The causes include birth defects, communicable diseases such as leprosy and polio, non-communicable diseases such as vascular disorders and diabetes, snakebites, traumatic injuries as a result of accidents, natural disasters and armed conflicts.

With severe limitations of what they are able to do, people disabled in this way become a burden to families who already have meagre resources and are often condemned to spending their lives begging on the streets.

Over the years the Jaipur Limb Trust has set up many ‘Limb Camps’, with three separate camps being set up in Kerala in India in December 2014. Earlier last year we held a Mega Camp in Banglalore, with over 2,000 people attending, and there is a possibility for outreach Camps in Sri Lanka, part funded by The Rotary Foundation with a Global Grant.

A total of 19 permanent centres have been established across Africa including camps in Uganda, Kenya, Malawi, Nigeria, Tanzania, Rwanda and Zambia. There are also centres in Nepal, Pakistan, Sri Lanka and further centres in India, and more recently we set up projects in Cote d’Ivoire, Benin, Zimbabwe and a major centre in Pignon in Haiti.

The latter is a permanent centre within an existing Orthopaedic Unit including materials for up to two years work and technician training, which will cost £25,000.

One significant project was a fully funded £16,000 modern facility in Uganda. This facility included a fully functioning solar electricity supply and water harvesting tanks, with a self-contained physiotherapy accommodation unit, which is a state of the art facility.

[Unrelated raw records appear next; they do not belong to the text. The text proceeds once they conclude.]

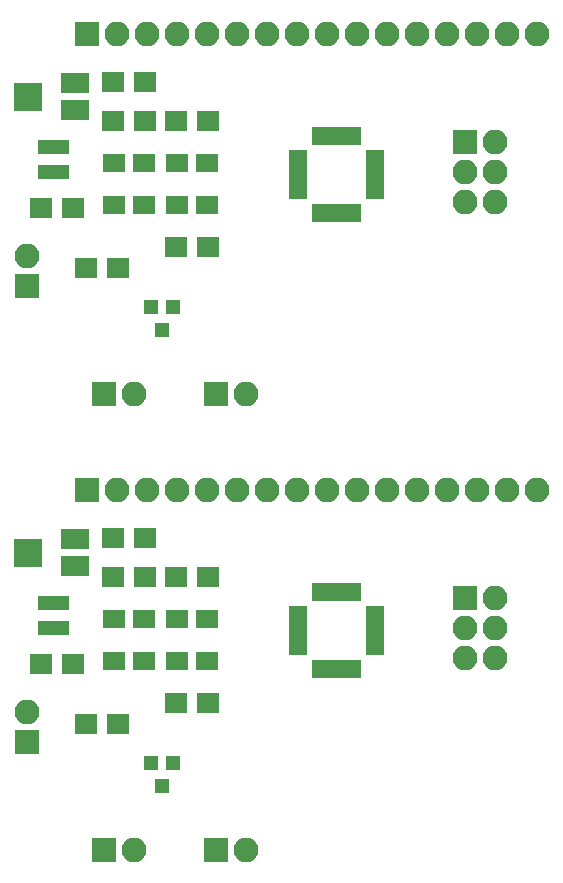
<source format=gbr>
G04 #@! TF.FileFunction,Soldermask,Top*
%FSLAX46Y46*%
G04 Gerber Fmt 4.6, Leading zero omitted, Abs format (unit mm)*
G04 Created by KiCad (PCBNEW 4.0.6) date 09/30/17 10:47:32*
%MOMM*%
%LPD*%
G01*
G04 APERTURE LIST*
%ADD10C,0.100000*%
%ADD11R,2.100000X2.100000*%
%ADD12O,2.100000X2.100000*%
%ADD13R,1.600000X0.680000*%
%ADD14R,0.680000X1.600000*%
%ADD15R,0.780000X1.201000*%
%ADD16R,2.400000X1.700000*%
%ADD17R,2.400000X2.400000*%
%ADD18R,1.900000X1.700000*%
%ADD19R,1.200000X1.300000*%
%ADD20R,1.900000X1.650000*%
G04 APERTURE END LIST*
D10*
D11*
X135382000Y-107442000D03*
D12*
X137922000Y-107442000D03*
X135382000Y-109982000D03*
X137922000Y-109982000D03*
X135382000Y-112522000D03*
X137922000Y-112522000D03*
D11*
X103378000Y-98298000D03*
D12*
X105918000Y-98298000D03*
X108458000Y-98298000D03*
X110998000Y-98298000D03*
X113538000Y-98298000D03*
X116078000Y-98298000D03*
X118618000Y-98298000D03*
X121158000Y-98298000D03*
X123698000Y-98298000D03*
X126238000Y-98298000D03*
X128778000Y-98298000D03*
X131318000Y-98298000D03*
X133858000Y-98298000D03*
X136398000Y-98298000D03*
X138938000Y-98298000D03*
X141478000Y-98298000D03*
D11*
X98298000Y-119634000D03*
D12*
X98298000Y-117094000D03*
D13*
X127710000Y-111986000D03*
X127710000Y-111486000D03*
X127710000Y-110986000D03*
X127710000Y-110486000D03*
X127710000Y-109986000D03*
X127710000Y-109486000D03*
X127710000Y-108986000D03*
X127710000Y-108486000D03*
D14*
X126210000Y-106986000D03*
X125710000Y-106986000D03*
X125210000Y-106986000D03*
X124710000Y-106986000D03*
X124210000Y-106986000D03*
X123710000Y-106986000D03*
X123210000Y-106986000D03*
X122710000Y-106986000D03*
D13*
X121210000Y-108486000D03*
X121210000Y-108986000D03*
X121210000Y-109486000D03*
X121210000Y-109986000D03*
X121210000Y-110486000D03*
X121210000Y-110986000D03*
X121210000Y-111486000D03*
X121210000Y-111986000D03*
D14*
X122710000Y-113486000D03*
X123210000Y-113486000D03*
X123710000Y-113486000D03*
X124210000Y-113486000D03*
X124710000Y-113486000D03*
X125210000Y-113486000D03*
X125710000Y-113486000D03*
X126210000Y-113486000D03*
D15*
X100838000Y-107899200D03*
X100177600Y-107899200D03*
X99517200Y-107899200D03*
X99517200Y-109982000D03*
X100177600Y-109982000D03*
X100838000Y-109982000D03*
X101498400Y-109982000D03*
X101498400Y-107899200D03*
D11*
X114300000Y-128778000D03*
D12*
X116840000Y-128778000D03*
D16*
X102330000Y-102482000D03*
D17*
X98330000Y-103632000D03*
D16*
X102330000Y-104782000D03*
D18*
X108284000Y-105664000D03*
X105584000Y-105664000D03*
X113618000Y-105664000D03*
X110918000Y-105664000D03*
X108284000Y-102362000D03*
X105584000Y-102362000D03*
X99488000Y-113030000D03*
X102188000Y-113030000D03*
D19*
X110678000Y-121428000D03*
X108778000Y-121428000D03*
X109728000Y-123428000D03*
D11*
X104775000Y-128778000D03*
D12*
X107315000Y-128778000D03*
D18*
X110918000Y-116332000D03*
X113618000Y-116332000D03*
X103298000Y-118110000D03*
X105998000Y-118110000D03*
D20*
X111018000Y-112776000D03*
X113518000Y-112776000D03*
X111018000Y-109220000D03*
X113518000Y-109220000D03*
X105684000Y-109220000D03*
X108184000Y-109220000D03*
X108184000Y-112776000D03*
X105684000Y-112776000D03*
X108184000Y-74168000D03*
X105684000Y-74168000D03*
X105684000Y-70612000D03*
X108184000Y-70612000D03*
X111018000Y-70612000D03*
X113518000Y-70612000D03*
X111018000Y-74168000D03*
X113518000Y-74168000D03*
D18*
X103298000Y-79502000D03*
X105998000Y-79502000D03*
X110918000Y-77724000D03*
X113618000Y-77724000D03*
D11*
X104775000Y-90170000D03*
D12*
X107315000Y-90170000D03*
D19*
X110678000Y-82820000D03*
X108778000Y-82820000D03*
X109728000Y-84820000D03*
D18*
X99488000Y-74422000D03*
X102188000Y-74422000D03*
X108284000Y-63754000D03*
X105584000Y-63754000D03*
X113618000Y-67056000D03*
X110918000Y-67056000D03*
X108284000Y-67056000D03*
X105584000Y-67056000D03*
D16*
X102330000Y-63874000D03*
D17*
X98330000Y-65024000D03*
D16*
X102330000Y-66174000D03*
D11*
X114300000Y-90170000D03*
D12*
X116840000Y-90170000D03*
D15*
X100838000Y-69291200D03*
X100177600Y-69291200D03*
X99517200Y-69291200D03*
X99517200Y-71374000D03*
X100177600Y-71374000D03*
X100838000Y-71374000D03*
X101498400Y-71374000D03*
X101498400Y-69291200D03*
D13*
X127710000Y-73378000D03*
X127710000Y-72878000D03*
X127710000Y-72378000D03*
X127710000Y-71878000D03*
X127710000Y-71378000D03*
X127710000Y-70878000D03*
X127710000Y-70378000D03*
X127710000Y-69878000D03*
D14*
X126210000Y-68378000D03*
X125710000Y-68378000D03*
X125210000Y-68378000D03*
X124710000Y-68378000D03*
X124210000Y-68378000D03*
X123710000Y-68378000D03*
X123210000Y-68378000D03*
X122710000Y-68378000D03*
D13*
X121210000Y-69878000D03*
X121210000Y-70378000D03*
X121210000Y-70878000D03*
X121210000Y-71378000D03*
X121210000Y-71878000D03*
X121210000Y-72378000D03*
X121210000Y-72878000D03*
X121210000Y-73378000D03*
D14*
X122710000Y-74878000D03*
X123210000Y-74878000D03*
X123710000Y-74878000D03*
X124210000Y-74878000D03*
X124710000Y-74878000D03*
X125210000Y-74878000D03*
X125710000Y-74878000D03*
X126210000Y-74878000D03*
D11*
X98298000Y-81026000D03*
D12*
X98298000Y-78486000D03*
D11*
X103378000Y-59690000D03*
D12*
X105918000Y-59690000D03*
X108458000Y-59690000D03*
X110998000Y-59690000D03*
X113538000Y-59690000D03*
X116078000Y-59690000D03*
X118618000Y-59690000D03*
X121158000Y-59690000D03*
X123698000Y-59690000D03*
X126238000Y-59690000D03*
X128778000Y-59690000D03*
X131318000Y-59690000D03*
X133858000Y-59690000D03*
X136398000Y-59690000D03*
X138938000Y-59690000D03*
X141478000Y-59690000D03*
D11*
X135382000Y-68834000D03*
D12*
X137922000Y-68834000D03*
X135382000Y-71374000D03*
X137922000Y-71374000D03*
X135382000Y-73914000D03*
X137922000Y-73914000D03*
M02*

</source>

Some larger projects in progress are workshops in Burundi, The Congo, Ghana and in South Sudan, depending on whether or not the current situation in that country will allow work to continue.

There are, of course, other parts of this turbulent world where poor people’s lives are torn apart by local conflicts or disease. The Jaipur Limb Trust is receiving more contact from a number of countries, however, it is not possible to extend the workload of Trustees and Project Managers, all of whom are Rotarians from the UK and Ireland.

We are therefore in discussions with an E Club based in the Caribbean, which has members all over the world, to franchise our knowledge and explore ways of working and raising funds to undertake a project.

Our work offers even more hope with the ‘LN-4 Give Hope – Give a Hand’ project. The fitments were made during a supported project in Bangalore, which proved highly successful and wearers were able to grip a cup, work a hoe or tool and ride a bicycle. Some wearers have even been able to return to work, and this is a truly remarkable success at a cost of only £30.

Brewing Success

Jaipur Pale Ale is an award winning beer brewed by the Thornbridge Brewery in Bakewell Derbyshire and they are celebrating their tenth year of brewing by promoting this fine pale ale in Sheffield. Every bottle bought brings a donation to the Trust, so if you are a beer drinker and live in the area look out for Jaipur Pale Ale on the shelves and purchase a bottle so that the Trust can benefit from the sale.

Moving Forward

At the Jaipur Limb Trust we will be continuing and extending our work as funds and manpower allows us. We have brought hope and changed many thousands of lives over the years and our actions are making a difference. That alone encourages us to do even more than we are at present.